Although 1993 is acknowledged as La Boite’s first fully professional year, the transition toward professional status began with David Bell’s appointment as Artistic Director in 1991. He accepted the position on the understanding from the Board that La Boite was going to become a professional company under his directorship.
He already had a long history with La Boite having directed 14 main house productions since 1975, including such artistic and box-office successes as They Shoot Horses Don’t They? and Bouncers, and designed over 25 shows. Although Bell’s time as AD was only 18 months, this period was the beginning of La Boite’s transition to full professional status with his first season of five plays operating on a profit-share basis.
This season was characterised by highly theatrical, innovative works that crossed artistic boundaries blending dance, circus and opera with theatre: Road directed by David Berthold, Bouncers directed by David Bell, When I was a Girl I Used to Scream and Shout directed by David Bell, Burn This directed by Jennifer Flowers, and Briefings for a Descent into Hell an original dance theatre work directed by Jacqui Carroll. Queensland Arts Division and the Australia Council grants supported his second season in 1992 of three professional productions: Mirandolina, The Idiot and Horrortorio.
Whilst both seasons were artistically successful the swift transition from pro-am to professional in a time of economic recession almost proved the company’s undoing. These were turbulent times generally for the Brisbane theatre industry and it was a real possibility that La Boite might succumb to the same fate as TN! Theatre Company, which closed its doors in 1991.
Amazingly, by November 1992 the Queensland Arts Minister Dean Wells had announced a rescue package – an initial grant of $225,000 for La Boite and $18,000 for La Byte Youth Theatre, followed soon after by a Queensland Arts Division loan of $100,000. The deal was that the loan would be converted to a one-off grant as long as three conditions insisted upon by the Queensland Government were in place. These conditions were that the loan be matched dollar for dollar by the Company, and that a new Artistic Director and a General Manager, capable of setting up a viable professional company, be appointed. To meet the first condition, the Board made the tough decision, and a very unpopular one with significant sections of the membership, to sell off one of its properties, the house at 52 Sheriff Street, Milton.
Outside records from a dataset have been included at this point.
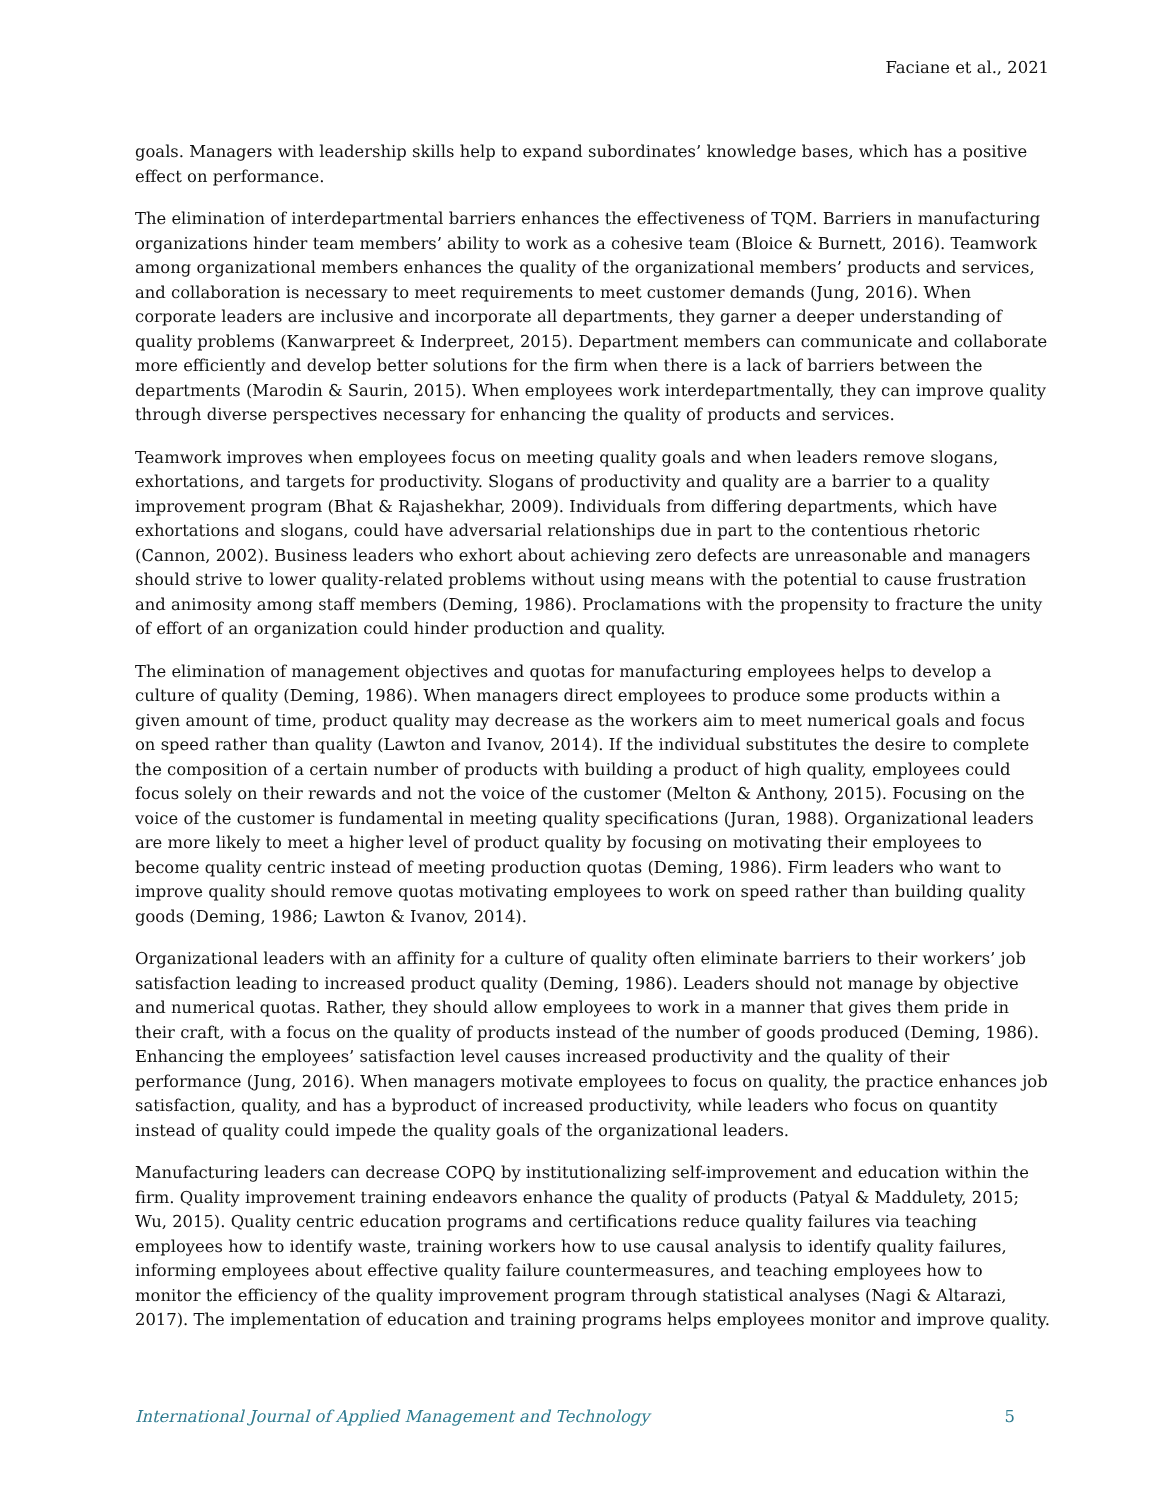Faciane et al., 2021
goals. Managers with leadership skills help to expand subordinates’ knowledge bases, which has a positive effect on performance.
The elimination of interdepartmental barriers enhances the effectiveness of TQM. Barriers in manufacturing organizations hinder team members’ ability to work as a cohesive team (Bloice & Burnett, 2016). Teamwork among organizational members enhances the quality of the organizational members’ products and services, and collaboration is necessary to meet requirements to meet customer demands (Jung, 2016). When corporate leaders are inclusive and incorporate all departments, they garner a deeper understanding of quality problems (Kanwarpreet & Inderpreet, 2015). Department members can communicate and collaborate more efficiently and develop better solutions for the firm when there is a lack of barriers between the departments (Marodin & Saurin, 2015). When employees work interdepartmentally, they can improve quality through diverse perspectives necessary for enhancing the quality of products and services.
Teamwork improves when employees focus on meeting quality goals and when leaders remove slogans, exhortations, and targets for productivity. Slogans of productivity and quality are a barrier to a quality improvement program (Bhat & Rajashekhar, 2009). Individuals from differing departments, which have exhortations and slogans, could have adversarial relationships due in part to the contentious rhetoric (Cannon, 2002). Business leaders who exhort about achieving zero defects are unreasonable and managers should strive to lower quality-related problems without using means with the potential to cause frustration and animosity among staff members (Deming, 1986). Proclamations with the propensity to fracture the unity of effort of an organization could hinder production and quality.
The elimination of management objectives and quotas for manufacturing employees helps to develop a culture of quality (Deming, 1986). When managers direct employees to produce some products within a given amount of time, product quality may decrease as the workers aim to meet numerical goals and focus on speed rather than quality (Lawton and Ivanov, 2014). If the individual substitutes the desire to complete the composition of a certain number of products with building a product of high quality, employees could focus solely on their rewards and not the voice of the customer (Melton & Anthony, 2015). Focusing on the voice of the customer is fundamental in meeting quality specifications (Juran, 1988). Organizational leaders are more likely to meet a higher level of product quality by focusing on motivating their employees to become quality centric instead of meeting production quotas (Deming, 1986). Firm leaders who want to improve quality should remove quotas motivating employees to work on speed rather than building quality goods (Deming, 1986; Lawton & Ivanov, 2014).
Organizational leaders with an affinity for a culture of quality often eliminate barriers to their workers’ job satisfaction leading to increased product quality (Deming, 1986). Leaders should not manage by objective and numerical quotas. Rather, they should allow employees to work in a manner that gives them pride in their craft, with a focus on the quality of products instead of the number of goods produced (Deming, 1986). Enhancing the employees’ satisfaction level causes increased productivity and the quality of their performance (Jung, 2016). When managers motivate employees to focus on quality, the practice enhances job satisfaction, quality, and has a byproduct of increased productivity, while leaders who focus on quantity instead of quality could impede the quality goals of the organizational leaders.
Manufacturing leaders can decrease COPQ by institutionalizing self-improvement and education within the firm. Quality improvement training endeavors enhance the quality of products (Patyal & Maddulety, 2015; Wu, 2015). Quality centric education programs and certifications reduce quality failures via teaching employees how to identify waste, training workers how to use causal analysis to identify quality failures, informing employees about effective quality failure countermeasures, and teaching employees how to monitor the efficiency of the quality improvement program through statistical analyses (Nagi & Altarazi, 2017). The implementation of education and training programs helps employees monitor and improve quality.
International Journal of Applied Management and Technology 5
There is little doubt that the Government would not have come to the party if La Boite did not have the security of its own theatre building as collateral or a property to sell to supplement Government funding. In this time of a national economic recession, La Boite’s recovery also would not have been achievable without the determination and hard work of Board Chair Philip Pike and Honorary Treasurer Peter Lawson.
Sue Rider, appointed Artistic Director in 1993, new General Manager Deborah Murphy, Pike and Lawson proved a formidable team at a time when La Boite found itself at a crossroad leading either to success or failure as a professional theatre company. Their strong leadership and a sympathetic and supportive Queensland Arts Ministry were the keys to La Boite’s successful and historic transformation into the professional company that Jennifer Blocksidge had dreamed of 20 years before.
From the beginning of her term, Sue Rider guided La Boite into a period of unparalleled growth. By the end of her second year, she had been awarded a prestigious Matilda Award for her strong and visionary creative steering of the company. The quality of her directorship drew to La Boite outstanding Queensland theatre professionals. Her policy of championing commissioned new works by Queensland playwrights and new Australian plays was unprecedented in the State’s cultural history and contributed substantially to its success.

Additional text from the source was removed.